=== DATA ===
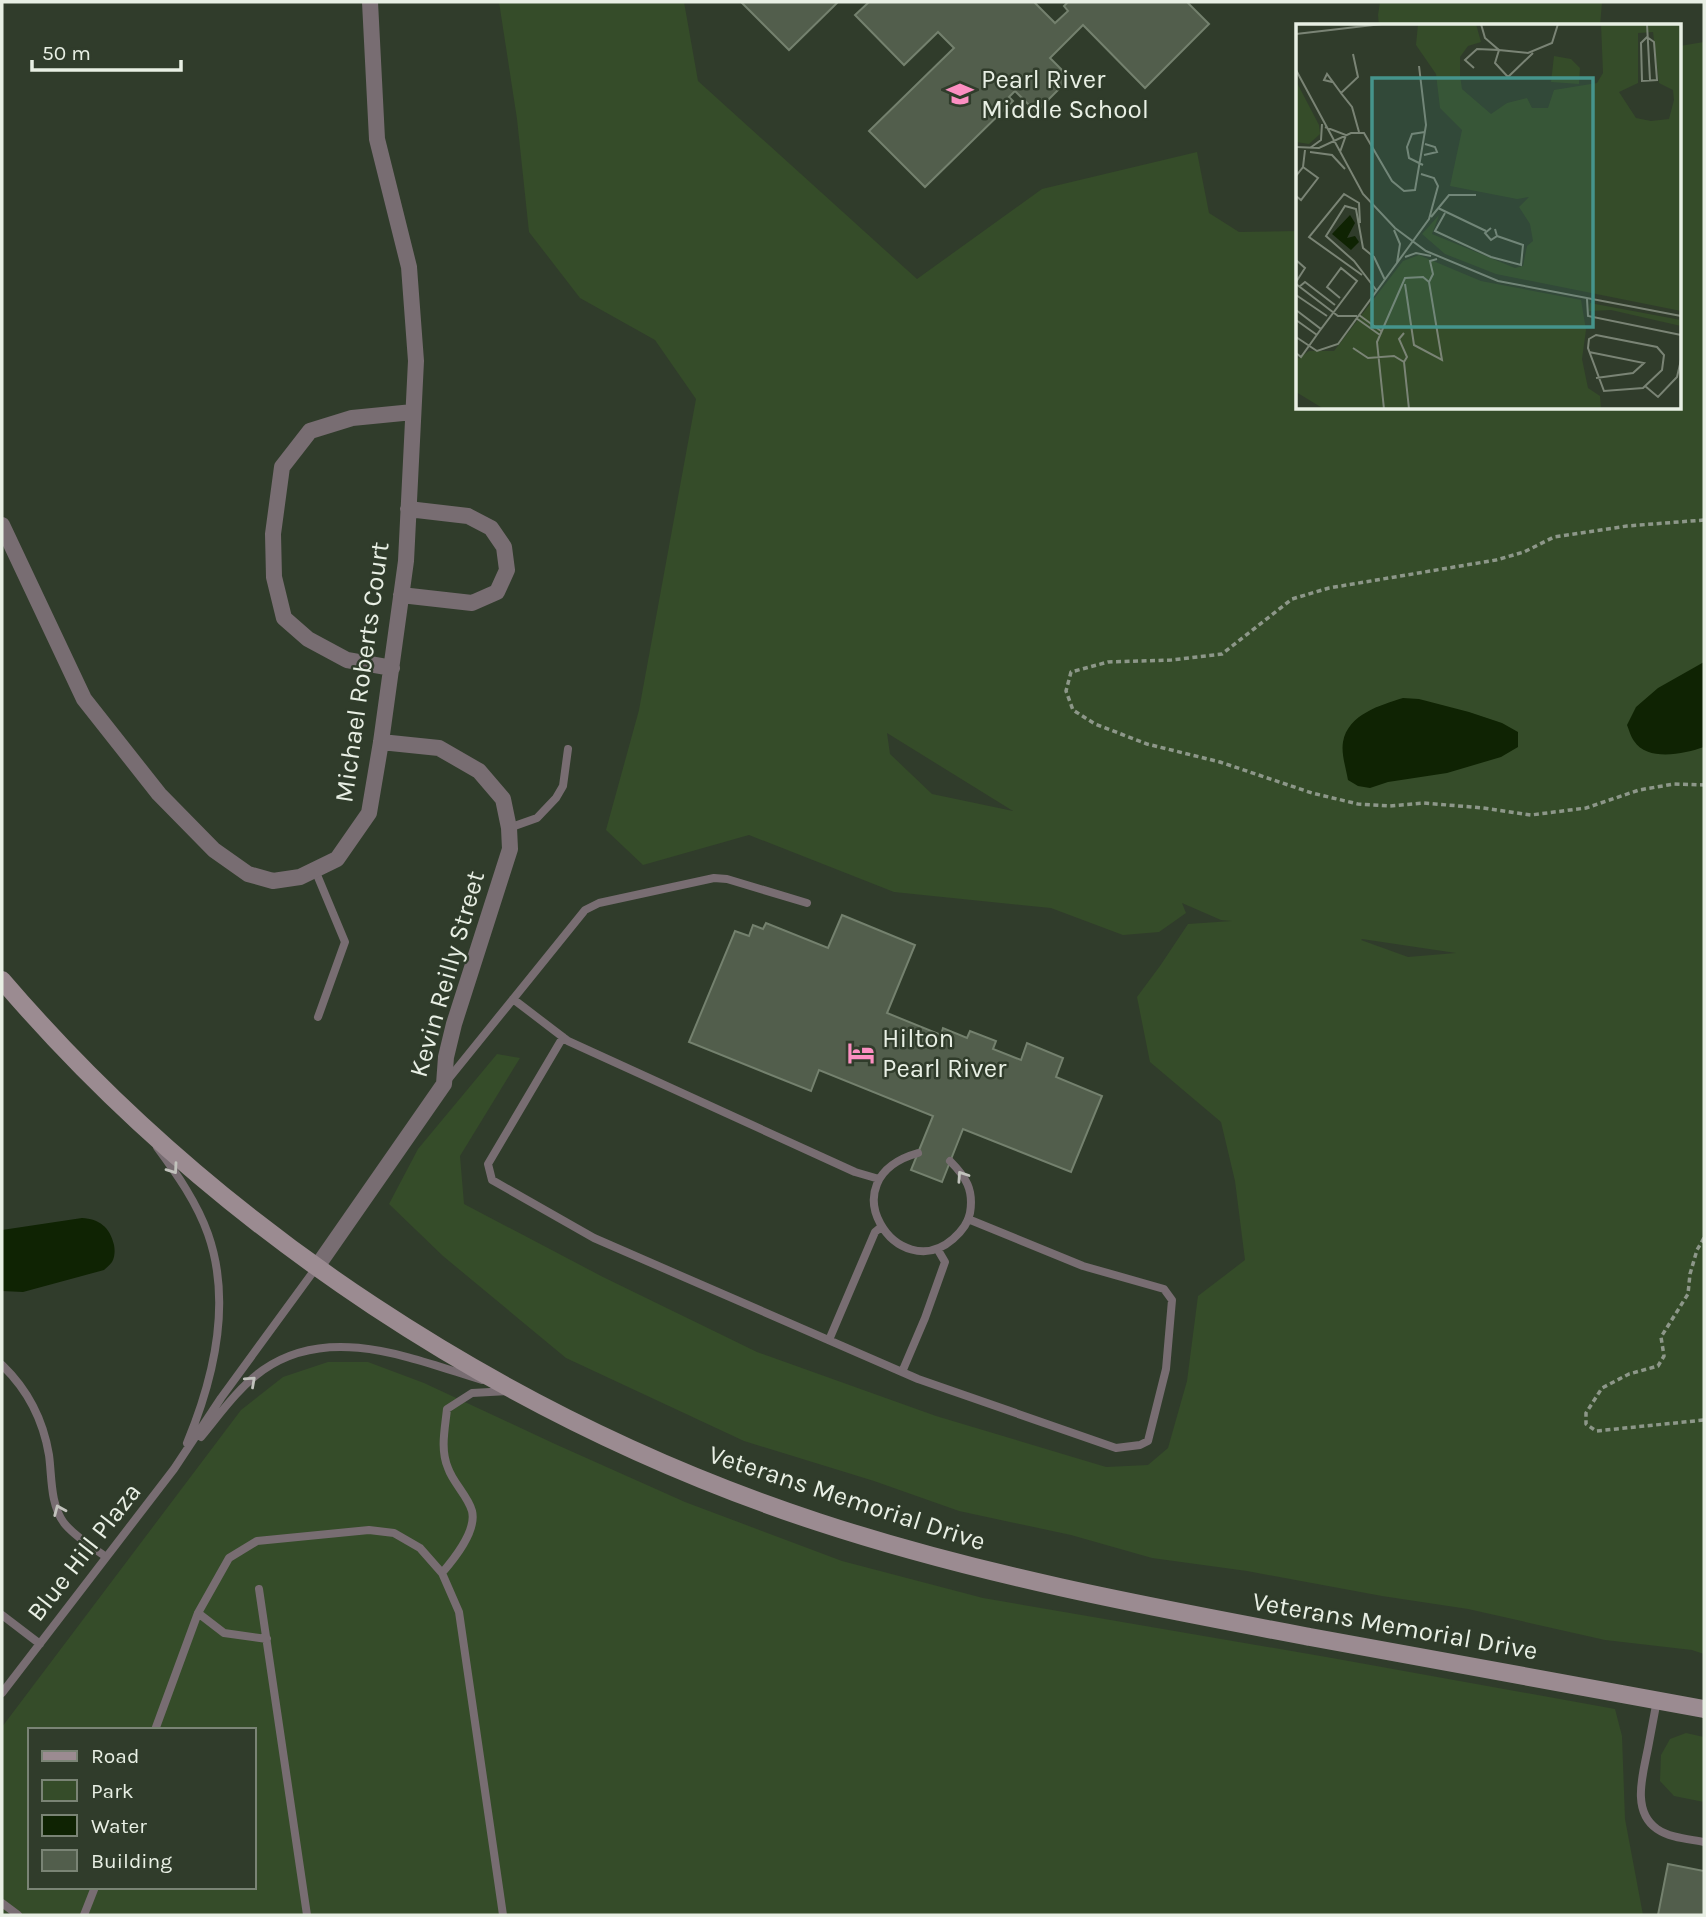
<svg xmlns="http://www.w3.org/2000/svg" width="1706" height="1917" font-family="Karla,sans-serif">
  <rect width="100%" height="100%" fill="#303c2b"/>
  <path fill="#354c29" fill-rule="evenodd" d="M499,2H684L698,81L917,279L1042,189L1197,152L1209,213L1239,232L1298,231V408H1680V46L1704,42V1654L1692,1650L1605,1640L1468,1609L1382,1596L1247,1571L1152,1558L1071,1535L959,1511L874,1481L744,1441L566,1358L443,1256L389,1204L418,1149L497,1054L520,1058L460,1156L464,1204L603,1277L757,1352L936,1416L1106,1467L1148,1465L1168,1448L1187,1381L1198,1296L1245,1260L1235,1181L1221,1122L1150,1062L1137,997L1160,966L1188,924L1232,921L1221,920L1182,903L1186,913L1159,932L1123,935L1051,908L894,892L749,835L643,865L606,830L639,710L696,399L655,340L580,298L529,232L517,119ZM887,733L1013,811L932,794L890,754ZM1361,940L1362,939L1456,953L1408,957Z
    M1380,2H1602L1600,26H1379L1378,15Z
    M328,1362H368L424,1383L555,1444L685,1502L842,1561L983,1598L1332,1658L1615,1709L1622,1736L1625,1819L1643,1915H2V1727L241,1410L283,1377ZM30,1730H254V1887H30Z
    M1686,1733L1704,1737V1802L1674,1796L1660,1781L1661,1755L1670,1739Z"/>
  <path fill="#0f2303" d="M1704,662V747C1684,754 1648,762 1634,741C1631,737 1629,730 1627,725L1636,707L1658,688Z
    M1403,698L1419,699L1469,712L1502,723L1518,732V747L1501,757L1447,773L1388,782L1370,788L1358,786L1348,780C1346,768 1341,754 1343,742C1348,714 1381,705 1403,698Z
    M82,1218C99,1219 110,1227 114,1245C115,1250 115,1257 112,1262C110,1265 107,1267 104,1270L23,1292L2,1291V1230Z"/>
  <path fill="#525e4c" stroke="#74816e" stroke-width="2" d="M741,2H838L789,50Z
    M869,2H1034L1055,23L1068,11L1064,6L1068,2H1187L1209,24L1145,88L1083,25L1050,58L1070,78L1036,112L1015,91L1009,97L1013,101L925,187L869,131L954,48L938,32L904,65L855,15Z
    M842,915L915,945L887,1013L941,1035L943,1028L967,1038L970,1031L996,1041L993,1049L1021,1060L1027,1043L1063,1058L1056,1077L1102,1096L1071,1172L963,1129L942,1182L911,1170L933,1116L819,1070L811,1091L689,1042L735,931L749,936L753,925L763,929L766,923L828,948Z
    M1668,1864L1704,1871V1915H1658Z"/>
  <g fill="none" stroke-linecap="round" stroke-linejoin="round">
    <path stroke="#8d9789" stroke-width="3.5" stroke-dasharray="5 3.5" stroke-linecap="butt" d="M1704,520L1627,526L1554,537L1524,552L1496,560L1329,588L1292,599L1222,654L1171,660L1108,662L1071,672L1066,691L1073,710L1095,724L1147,744L1220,762L1312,793L1358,804L1390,806L1424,803L1483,808L1531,815L1586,808L1639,790L1674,784L1704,785
      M1704,1238L1697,1250L1690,1274L1688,1294L1661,1337L1664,1356L1658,1366L1629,1374L1602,1388L1586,1413V1424L1596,1431L1704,1420"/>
    <path stroke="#786d72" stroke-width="8" d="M509,828L537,818L556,798L563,786L568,749
      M315,870L345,942L318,1017
      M513,999L568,1041L855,1172L879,1179
      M563,1037L488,1164L492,1180L594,1238L918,1379L1116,1448L1140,1445L1148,1441L1166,1369L1172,1300L1164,1289L1083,1266L968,1219
      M446,1082L585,910L599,903L714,878L727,879L807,903
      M157,1147C177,1174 197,1203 208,1234C232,1302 214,1378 187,1443
      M918,1153C826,1179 898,1287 953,1239C961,1232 968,1224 970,1213C974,1190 966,1177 950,1161
      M829,1340L875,1232L881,1227
      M2,1365C28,1390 43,1419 49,1455C52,1477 50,1504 64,1523C75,1537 93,1547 106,1557
      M902,1372L925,1318L945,1262L938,1250
      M201,1437C220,1414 238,1388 263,1370C330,1323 413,1359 482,1380
      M442,1573C454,1559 477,1531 472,1511C468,1496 453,1483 448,1468C440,1449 445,1429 447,1409L472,1393L508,1391
      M259,1589L307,1915
      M198,1613L224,1633L267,1639
      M2,1615L40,1644
      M2,1693L174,1469L221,1398L316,1268
      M1657,1700C1654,1716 1651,1732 1648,1748C1643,1774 1631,1811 1657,1829C1670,1838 1689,1839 1704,1842
      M155,1730L198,1613L229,1558L257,1541L369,1530L394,1533L420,1548L442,1573L459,1612L503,1915
      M2,1903L18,1915
      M84,1915L95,1887"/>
    <path stroke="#786d72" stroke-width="16" d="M2,525L84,699L159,794L214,850L248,874L273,881L300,877L337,859L369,813L381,742L406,561L416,361L409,267L377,139L370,2
      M401,595L472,603L497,592L507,570L504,547L491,528L468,516L408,509
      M392,668L347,660L308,639L284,618L274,577L273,534L282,467L310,431L352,418L413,412
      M316,1268L444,1084L446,1057L454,1024L510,849L509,828L503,799L479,771L439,748L381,742"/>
    <path stroke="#9b8b91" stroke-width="18" d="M2,980C215,1229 508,1420 818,1522C979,1575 1145,1606 1310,1637C1442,1661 1573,1685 1704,1709"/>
  </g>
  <defs><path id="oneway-chevron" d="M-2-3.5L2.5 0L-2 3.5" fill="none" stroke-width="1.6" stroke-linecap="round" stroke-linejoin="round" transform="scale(1.75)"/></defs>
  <g stroke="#c1c2bc">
    <use href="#oneway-chevron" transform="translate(173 1169) rotate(55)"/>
    <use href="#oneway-chevron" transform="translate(962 1176) rotate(-124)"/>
    <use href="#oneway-chevron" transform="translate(251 1381) rotate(-42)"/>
    <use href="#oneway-chevron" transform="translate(59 1510) rotate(-113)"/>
  </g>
  <defs>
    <symbol id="school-bare" viewBox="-9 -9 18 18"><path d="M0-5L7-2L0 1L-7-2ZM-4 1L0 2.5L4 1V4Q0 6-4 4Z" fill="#fc8fc2" stroke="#303c2b" stroke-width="2.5" paint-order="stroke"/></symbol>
    <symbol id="hotel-bare" viewBox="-9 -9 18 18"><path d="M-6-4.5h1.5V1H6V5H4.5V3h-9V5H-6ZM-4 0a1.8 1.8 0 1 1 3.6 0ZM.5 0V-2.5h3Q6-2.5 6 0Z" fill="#fc8fc2" stroke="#303c2b" stroke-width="2.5" paint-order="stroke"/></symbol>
  </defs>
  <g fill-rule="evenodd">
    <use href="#school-bare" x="941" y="75" width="38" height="38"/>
    <use href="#hotel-bare" x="842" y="1034" width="38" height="38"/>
  </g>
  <g text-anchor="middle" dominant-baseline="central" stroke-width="5" stroke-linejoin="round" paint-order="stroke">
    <g font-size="26" fill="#e8efe4" stroke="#303c2b" text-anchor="start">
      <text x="981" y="79">Pearl River<tspan x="981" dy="30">Middle School</tspan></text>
      <text x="882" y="1038">Hilton<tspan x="882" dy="30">Pearl River</tspan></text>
    </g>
    <g font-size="26" fill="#e8efe4" stroke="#303c2b">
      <text transform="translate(362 672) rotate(-82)">Michael Roberts Court</text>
      <text transform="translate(447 974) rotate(-74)">Kevin Reilly Street</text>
      <text transform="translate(847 1498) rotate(18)">Veterans Memorial Drive</text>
      <text transform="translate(84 1552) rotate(-52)">Blue Hill Plaza</text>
      <text transform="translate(1395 1626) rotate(10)">Veterans Memorial Drive</text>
    </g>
  </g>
  <g transform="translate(1296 24)">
    <rect width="385" height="385" fill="#303c2b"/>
    <path d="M122,0H180L185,18L172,22L164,33V51L166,65L195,90L211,79L231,74L236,84H252L258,66L301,59L307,49L305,0H385V287L200,250L149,230L126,210L143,191L136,210L219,244L227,242L231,222L237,217L234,200L223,183L233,173L221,175L154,162L166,106L144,84L140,50L120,21ZM357,8L363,59L377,66L378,76L373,95L355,97L340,94L323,68L342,59V9ZM258,32L275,35L284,44L283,60L255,58ZM0,57L23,101L24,110L13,120L0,118ZM123,231L185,257L285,276L290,306L286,335L292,364L304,372L305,385H28L0,368V336L13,327H38L107,237ZM294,279L385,296V302L315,286L293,287Z" fill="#354c29" fill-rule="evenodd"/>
    <path d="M54,191L59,199L51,214L59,212L63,218L55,226L36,210Z" fill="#0f2303"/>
    <path fill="none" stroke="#7a8475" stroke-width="2" d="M185,0L189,14L203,26L232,29L256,19L262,0M351,0L354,56M0,10L86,0M351,13L358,18L361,56L346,57L345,19ZM57,30L62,53L45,69L56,83L63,108M178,44L169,36L181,25L203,26L199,39L212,53L237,29M0,46L67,170L99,204L130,227L202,257L385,292M36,58L28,56L31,50L45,69M29,103L50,111L44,128M0,123L23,124L55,109H68L96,157L108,167L119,166L130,101L123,42M14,124L25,116L26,100M14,128L36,131L49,145M128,131L141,128L139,123L129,120M127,141L113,134L111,123L116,110L129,108M0,152L7,143L9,126M0,172L5,176L22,154L7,143M142,184L190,207M149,189L139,207L195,233L225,241L227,221L201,212M135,193L153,171H180M64,199L63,179L48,170L13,213L66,251M195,204L189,209L195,216L201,212L199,205M98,206L104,220L101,239M109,233L120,229L135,232M0,236L9,244L0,258M133,258L137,250L134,237L141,235M0,260L42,292H61M3,263L9,258L39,281M81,267L58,237L30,212L49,182L60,185L67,224L78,233L89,256M0,271L31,292M291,275L292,292L385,311M0,286L25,305L61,257L45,244L31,263L44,274M63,291L85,307M60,294L84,311M0,296L21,311M300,311L361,323L368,331L366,346L347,364L308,367L292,324L293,315ZM0,313L21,327L42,320L133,195L142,162L138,154L125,150M57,324L72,334L98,332L108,338L113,385M293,328L348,339L337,349L300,354M0,329L5,333L25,305M108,338L111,333L103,315L108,309M349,362L362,373L381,353L385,336M88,385L81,318L109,254L127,253L133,258L146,336L118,321L109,260"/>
    <path fill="#45948c" fill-opacity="0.15" stroke="#45948c" stroke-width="3.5" d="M76,54H297V303H76Z"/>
    <rect width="385" height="385" fill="none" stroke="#e8efe4" stroke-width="3.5"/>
  </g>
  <rect width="1706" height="1917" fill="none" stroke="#e8efe4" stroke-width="7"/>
  <rect x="28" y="1728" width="228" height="161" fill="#303c2b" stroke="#7a8475" stroke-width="2"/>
  <rect x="42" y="1751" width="35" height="10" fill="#9b8b91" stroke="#7a8475" stroke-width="2"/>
  <text x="91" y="1763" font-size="21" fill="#e8efe4">Road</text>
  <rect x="42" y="1780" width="35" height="21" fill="#354c29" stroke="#7a8475" stroke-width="2"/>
  <text x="91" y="1798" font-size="21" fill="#e8efe4">Park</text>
  <rect x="42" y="1815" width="35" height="21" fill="#0f2303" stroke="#7a8475" stroke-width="2"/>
  <text x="91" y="1833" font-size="21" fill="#e8efe4">Water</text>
  <rect x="42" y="1850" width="35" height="21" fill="#525e4c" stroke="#7a8475" stroke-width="2"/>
  <text x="91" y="1868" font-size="21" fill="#e8efe4">Building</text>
  <path d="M32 60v10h149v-10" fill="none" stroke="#e8efe4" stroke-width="3.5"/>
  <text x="42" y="60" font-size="21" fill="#e8efe4" stroke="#303c2b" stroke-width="5" paint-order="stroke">50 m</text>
</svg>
===
Your answer is a single number: how many lines in the listing above hold "anchor"?

## OUTPUT BELOW
2